■ TEXTE SOURCE:

Grégory et Cyril Chapuisat, Passage à l’acte

par Raphael Brunel

Une fois au pied de l’escalier d’accès, on s’engouffre dans une cavité qui se déploie comme un labyrinthe sur plusieurs kilomètres et dont le taux d’humidité avoisine les 80%. On suit les boyaux, droite, gauche, jusqu’à atteindre une vaste salle qui s’élève jusqu’à la surface, une dizaine de mètres plus haut, d’où point la lumière du jour par un soupirail. Dans la région, cette chambre souterraine est appelée une crayère. Celle-ci est totalement obstruée par une immense construction en bois, ne laissant au sol qu’un passage pour la contourner. Cette installation monumentale aux airs d’échafaudage médiéval est une œuvre produite in situ par les frères Chapuisat. Comme pourraient le laisser penser les premiers lignes de ce texte, elle n’a pas été construite dans un site dédié aux fanas de spéléologie – activité que les Chapuisat pratiquent par ailleurs en amateurs – mais dans la très prestigieuse cave du monopole Vranken-Pommery à Reims, à l’occasion d’une rétrospective des différentes éditions du Printemps de septembre. L’édifice a été inspiré par une cage d’écureuil, structure tubulaire métallique qui peuplait autrefois les aires de jeux pour enfants avant d’être interdite pour des questions de sécurité. Un risque pour la sécurité : voilà une idée qui ne pouvait manquer d’exciter ces éternels ados casse-cou, surtout s’agissant d’adapter ce type d’élévation au volume et à la forme d’une crayère aussi haute et large. Résultat : trente tonnes de bois empilées et vissées, à escalader à condition de ne pas être sujet au vertige et à la crainte de voir la structure tanguer graduellement à mesure que l’on s’approche du sommet. Paradoxe qui fait tourner en bourrique les normes d’accueil des publics, l’expérimentation de l’œuvre par le spectateur est bien évidemment interdite pour des raisons de sécurité. Lors de l’ascension ou en se faufilant au sol entre les poutres de bois, on aperçoit une cabane étroite, nichée au cœur de la sculpture, lieu de halte pour se reposer de l’effort ou cocon pour se couper du monde.

[Données]
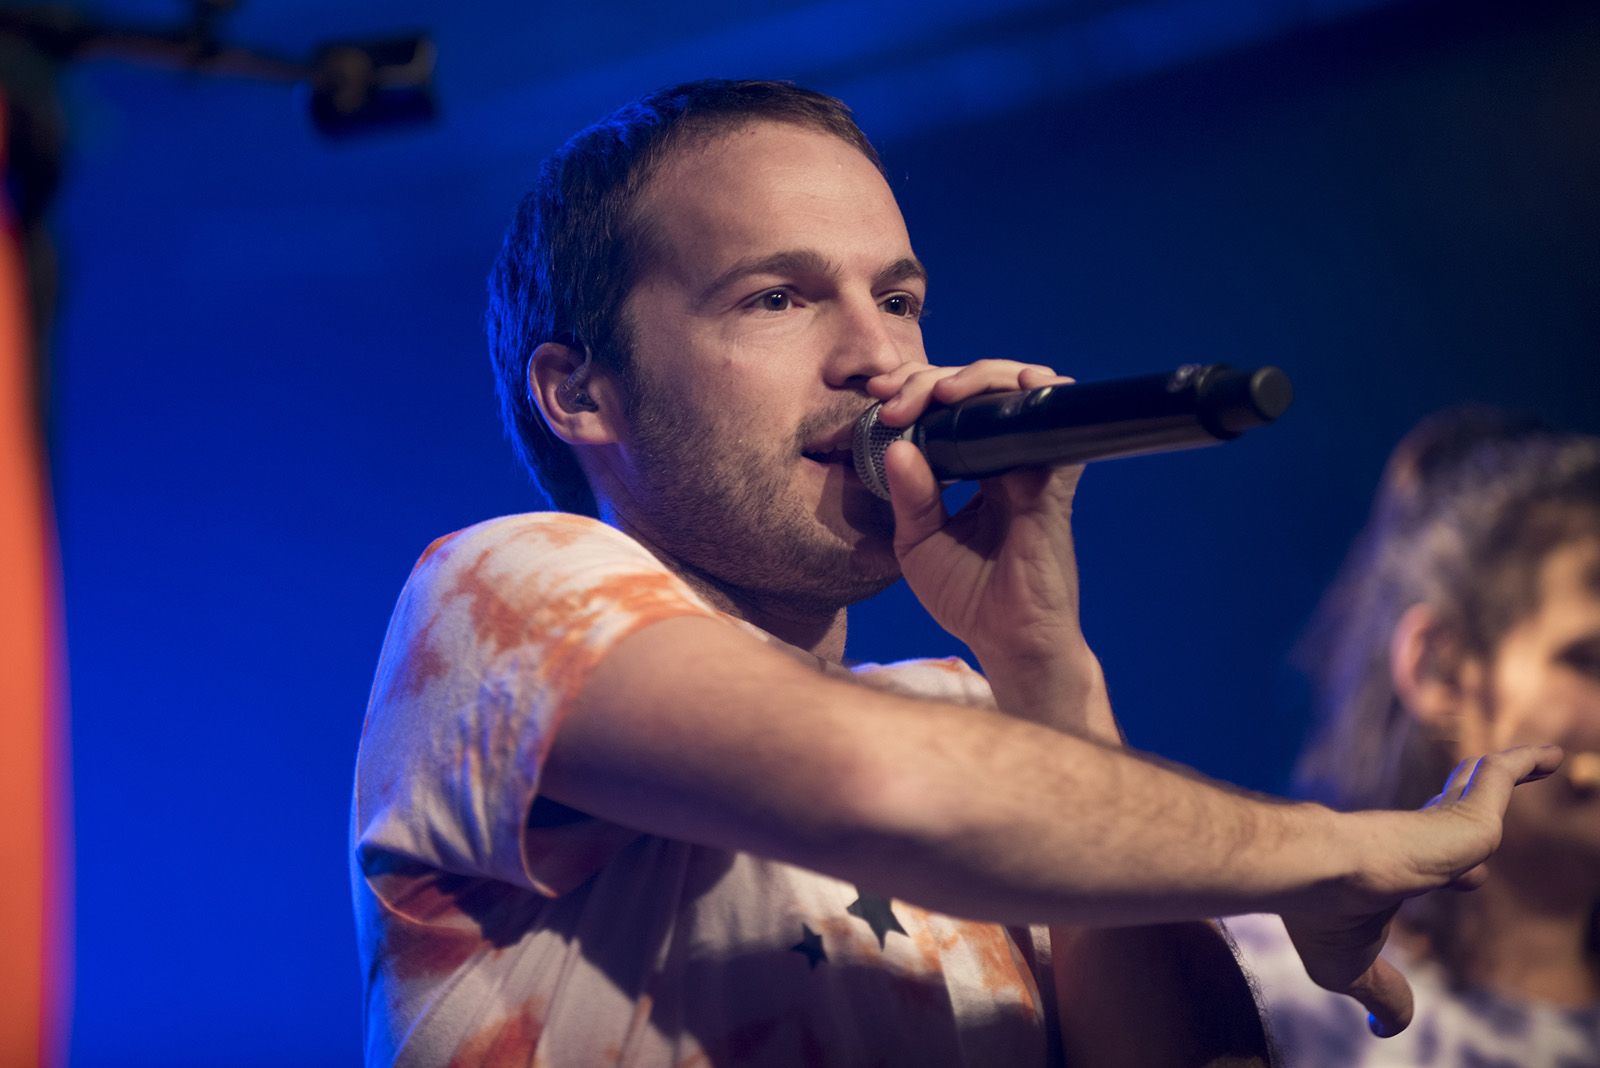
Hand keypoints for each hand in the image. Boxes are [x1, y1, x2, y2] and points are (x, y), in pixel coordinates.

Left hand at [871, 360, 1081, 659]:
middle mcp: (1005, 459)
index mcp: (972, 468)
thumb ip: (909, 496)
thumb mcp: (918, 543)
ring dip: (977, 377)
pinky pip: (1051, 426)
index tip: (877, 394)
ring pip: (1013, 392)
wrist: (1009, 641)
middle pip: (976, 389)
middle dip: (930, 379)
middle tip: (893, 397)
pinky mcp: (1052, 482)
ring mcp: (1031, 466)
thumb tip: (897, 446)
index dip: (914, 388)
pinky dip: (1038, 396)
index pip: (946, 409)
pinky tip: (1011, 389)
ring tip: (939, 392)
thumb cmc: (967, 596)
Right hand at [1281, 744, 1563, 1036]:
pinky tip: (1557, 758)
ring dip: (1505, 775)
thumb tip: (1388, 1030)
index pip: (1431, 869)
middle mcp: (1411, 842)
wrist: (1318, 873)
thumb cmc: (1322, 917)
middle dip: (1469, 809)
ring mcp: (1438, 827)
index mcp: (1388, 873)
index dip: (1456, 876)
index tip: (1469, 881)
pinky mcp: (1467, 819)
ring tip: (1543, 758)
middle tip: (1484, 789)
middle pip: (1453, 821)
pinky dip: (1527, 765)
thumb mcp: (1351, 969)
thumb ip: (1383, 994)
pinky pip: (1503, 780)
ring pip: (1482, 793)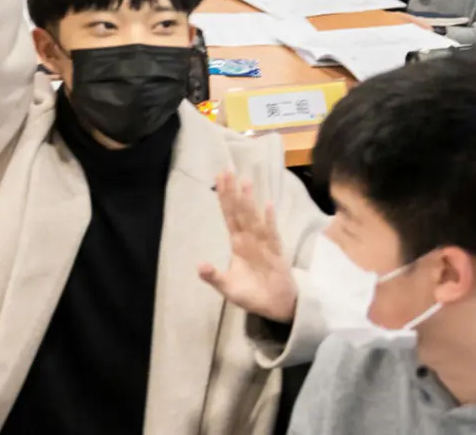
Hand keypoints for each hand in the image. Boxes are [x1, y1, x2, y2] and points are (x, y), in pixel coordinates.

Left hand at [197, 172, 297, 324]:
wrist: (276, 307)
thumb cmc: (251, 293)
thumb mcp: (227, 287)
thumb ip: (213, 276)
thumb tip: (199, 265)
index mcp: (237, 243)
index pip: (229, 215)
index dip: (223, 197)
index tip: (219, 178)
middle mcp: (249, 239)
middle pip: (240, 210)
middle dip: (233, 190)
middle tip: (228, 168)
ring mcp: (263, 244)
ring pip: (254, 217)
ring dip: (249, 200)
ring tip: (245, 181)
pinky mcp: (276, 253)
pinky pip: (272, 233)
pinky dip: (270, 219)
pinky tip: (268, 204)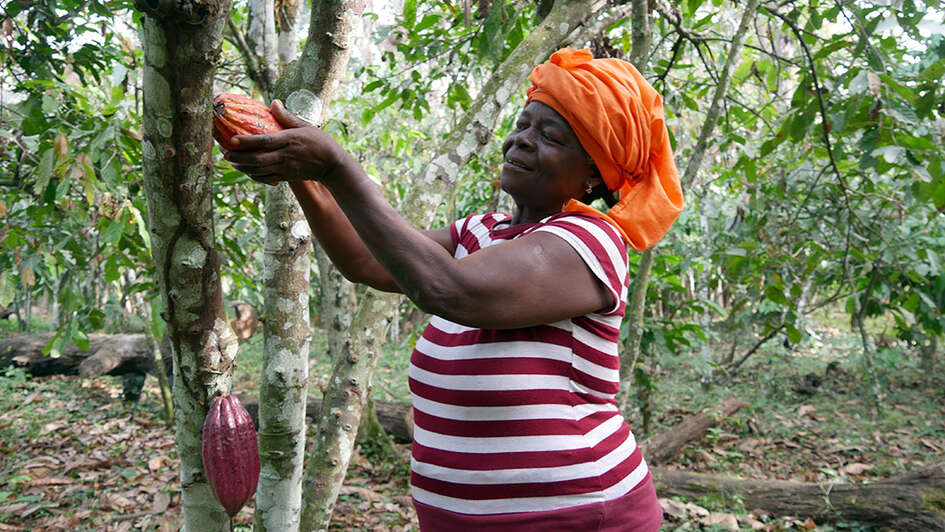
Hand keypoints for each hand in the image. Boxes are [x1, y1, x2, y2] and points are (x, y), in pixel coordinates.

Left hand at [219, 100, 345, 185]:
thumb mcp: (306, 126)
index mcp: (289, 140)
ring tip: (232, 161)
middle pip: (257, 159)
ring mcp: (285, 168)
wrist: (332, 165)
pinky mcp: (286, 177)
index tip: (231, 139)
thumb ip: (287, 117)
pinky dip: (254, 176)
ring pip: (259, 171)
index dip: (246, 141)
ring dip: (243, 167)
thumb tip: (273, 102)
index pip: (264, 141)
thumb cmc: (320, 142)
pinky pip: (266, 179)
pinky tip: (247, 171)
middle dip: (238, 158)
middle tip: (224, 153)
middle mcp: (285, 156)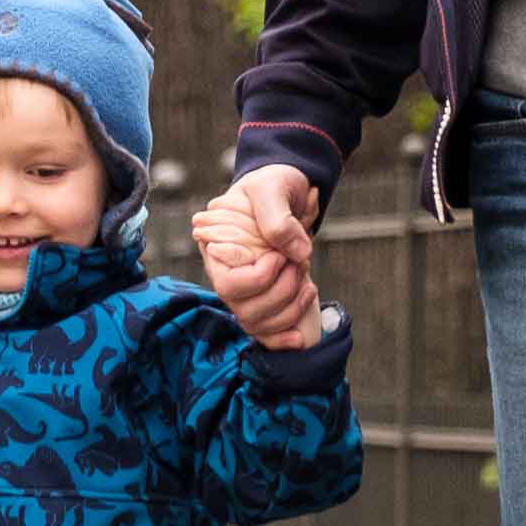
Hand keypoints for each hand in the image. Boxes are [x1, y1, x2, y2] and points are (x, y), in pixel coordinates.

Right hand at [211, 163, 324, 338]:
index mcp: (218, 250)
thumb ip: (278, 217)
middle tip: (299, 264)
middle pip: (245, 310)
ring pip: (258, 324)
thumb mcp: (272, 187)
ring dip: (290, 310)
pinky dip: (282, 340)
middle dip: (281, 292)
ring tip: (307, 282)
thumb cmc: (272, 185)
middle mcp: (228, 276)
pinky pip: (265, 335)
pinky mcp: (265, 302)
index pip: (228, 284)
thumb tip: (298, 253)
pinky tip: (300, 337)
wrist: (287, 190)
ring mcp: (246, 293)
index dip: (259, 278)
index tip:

■ CONSIGNES:
1. Répondez aux questions suivantes d'après le texte sur l'installation des frères Chapuisat.
(a) Quel est, à peu près, le taux d'humidité de la cavité ?
(b) Quelle structure a inspiré l'édifice ?
(c) Quelle quantité de bois compose l'œuvre ?
2. Prolongez le texte sur l'installation des frères Chapuisat à la suite de sa dernière phrase.

■ RÉPONSES ATTENDUES:
1.
(a) Le taux d'humidité avoisine les 80 %.
(b) L'édifice s'inspire d'une cage d'écureuil. C'est une structure tubulaire métallique qu'on trouvait autrefois sur les aires de jeux pour enfants.
(c) L'œuvre se compose de trente tonnes de bois empilées et vissées.

2.
 

 

intra muros

Intra muros, vue de l'installation aux swiss awards, Basel, 2006

 

 

Les Chapuisat s’attachent en effet moins au mythe de la caverne qu’à celui de la cabane, lié autant à l’enfance qu’aux origines de l’architecture et du développement de la vie communautaire dont ils monumentalisent les ressorts et les enjeux en constructions aussi complexes qu’éphémères. Avec Hyperespace (2005), Gregory et Cyril Chapuisat occupent la Neue Kunsthalle de St. Gallen en érigeant des tunnels en carton dans lesquels le spectateur, qui y a accédé par une cimaise factice, chemine à plat ventre le long d’un circuit qui le ramène à son point de départ. Suivront Intra-Muros 1, 2, 3, en apparence de banals murs blancs type white cube mondialisé, sauf que ceux-ci abritent un parcours aménagé que le visiteur explore dans des positions peu confortables à l’aide d’une lampe de poche. On retrouve ici le goût pour la spéléologie et les espaces exigus dans lesquels le corps et les sens du spectateur sont largement mis à contribution et, parfois, à rude épreuve. Ces constructions de bric et de broc dans lesquelles il arrive que se cachent des zones habitables évoquent une architecture « de rue », improvisée et précaire, une existence de clandestinité ou une situation post-catastrophe, une fin du monde dans laquelle il faudrait apprendre à survivre. Les œuvres du binôme flirtent, en effet, avec la science-fiction, esquissant des amorces de récits dont l’imagination peut s’emparer mais aussi des formes plus utopiques qui trouvent dans le mythe de l’abri primitif un modèle de vie alternatif viable. Il faut préciser ici que Gregory, l’aîné, va fêter ses dix ans de nomadisme, leur biographie stipulant : « vivent et travaillent in situ ». Sans atelier fixe, ils se déplacent au gré des invitations à exposer, s’installant sur place pendant les périodes de montage. Si le nomade se met en mouvement, il reste toujours lié à un territoire de référence, comme le désert pour les bédouins. Avec une vision un peu romantique, celui des Chapuisat pourrait bien être le réseau artistique et la cabane, le mode d’installation le plus approprié, dont la construction chaque fois nouvelle s’enrichirait des expériences précédemment acquises.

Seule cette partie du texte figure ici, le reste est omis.